*TASK TO CARRY OUT*:
Copy the passage from the movie-export tutorial word for word, starting with "In the upper" and going on through "the Video tab...".

##### TEXT EXCERPT

Whirlwind Premiere: Exporting The Movie


The Problem

Your finished movie is an amalgam of still and animated content, possibly with a coordinated sound-track. It may have pieces that are in any of a very large number of formats and codecs, at a variety of sizes, and it may be intended to be "consumed" (played) on a TV, a smart-phone, or a desktop.

In short, it needs to be rendered into the proper frame size, sound format, and encoding scheme for final consumption. It's not as easy as Save As ....

Exporting Your Movie Project

Begin the "Export" operation

The Premiere process we wish to execute is an Export. You can find it in the File menu. In particular, we wish to export to a media file.

Export Settings Dialog Box

The Export Settings dialog box will appear. While you were asked to specify project characteristics such as screen resolution and output format when you started the project, it turns out that those were provisional specifications. You can change them here if you need to. However, whatever you set for values here will determine how big your resulting media file is and much about how it looks.

Export the right stuff!

Premiere allows you to establish a "timeline viewport" (defining a smaller section of the timeline) called a "Work Area". You could use this to export fragments of the larger project to test, but in the end You want to be sure you are exporting the "Entire Sequence" as shown in the lower left of the image here.

Review Export Settings

In the upper right you need to review (and possibly change) the Export settings. The image here reveals changes appropriate to this class (Format: H.264 and Preset: NTSC DV).

This might also be a good time to give your movie a name.

Check the video settings

In the bottom right quadrant of the dialog box there is a tabbed-interface area that gives you access to various detailed settings. In particular, it shows a Video and an Audio tab. Let's start with the Video tab...

##########
##### MATERIAL PROVIDED

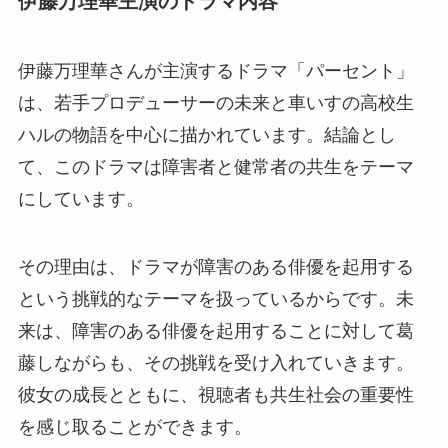
伊藤万理華主演のドラマ内容
伊藤万理華さんが主演するドラマ「パーセント」
は、若手プロデューサーの未来と車いすの高校生
ハルの物語を中心に描かれています。結論とし
て、このドラマは障害者と健常者の共生をテーマ
にしています。
その理由は、ドラマが障害のある俳優を起用する
という挑戦的なテーマを扱っているからです。未
来は、障害のある俳優を起用することに対して葛
藤しながらも、その挑戦を受け入れていきます。
彼女の成長とともに、視聴者も共生社会の重要性
を感じ取ることができます。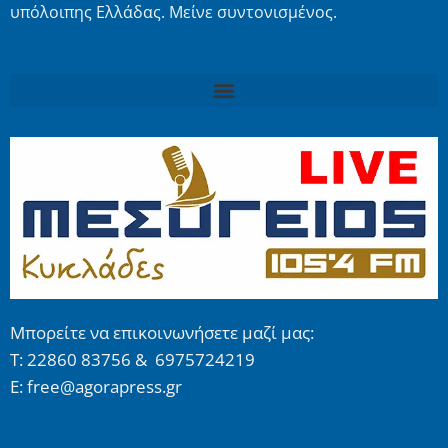
υπόλοιπης Ελλάδας. Μείνε συντονισμένος.
Μπορείτε να επικοινωνήσετε μαζί μας:
Τ: 22860 83756 & 6975724219
E: free@agorapress.gr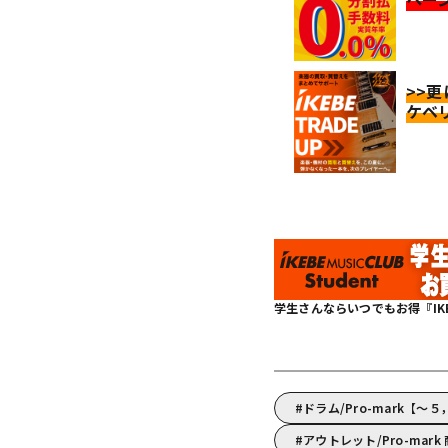
>>
ケベ
学生さんならいつでもお得『IKEBE 
ドラム/Pro-mark【～
アウトレット/Pro-mark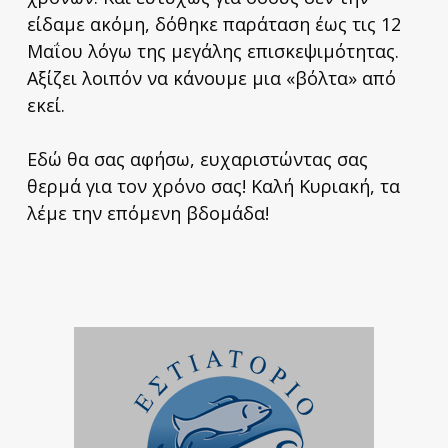
είδαμε ακόμη, δόθηκε παράταση έως τις 12
Μαΐου λόγω της μεγάλης επισκεψιμότητας.
Αξίζει λοιπόν να κάνουμε μια «βόλτα» από
εκεί.
Εδώ θα σας αφήσω, ευχαριστώντας σας
θερμά για τον χρόνο σας! Καλή Κυριακή, τα
λέμε την επόμενη βδομάδα!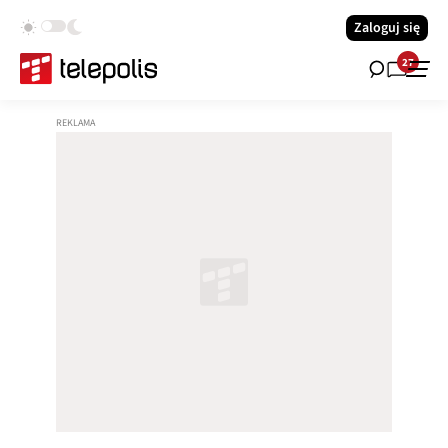
Zaloguj się
27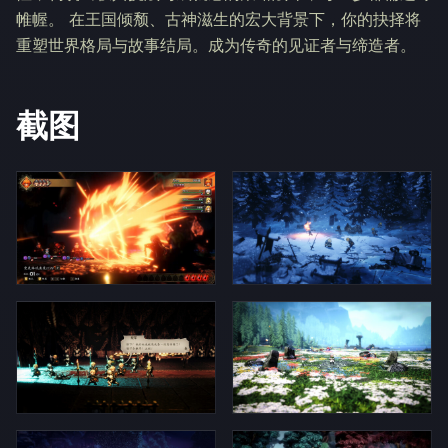
帷幄。 在王国倾颓、古神滋生的宏大背景下，你的抉择将
重塑世界格局与故事结局。成为传奇的见证者与缔造者。
截图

##########

*FINISHED EXERCISE*:
In the upper right you need to review (and possibly change) the Export settings. The image here reveals changes appropriate to this class (Format: H.264 and Preset: NTSC DV).

This might also be a good time to give your movie a name.

Check the video settings

In the bottom right quadrant of the dialog box there is a tabbed-interface area that gives you access to various detailed settings. In particular, it shows a Video and an Audio tab. Let's start with the Video tab...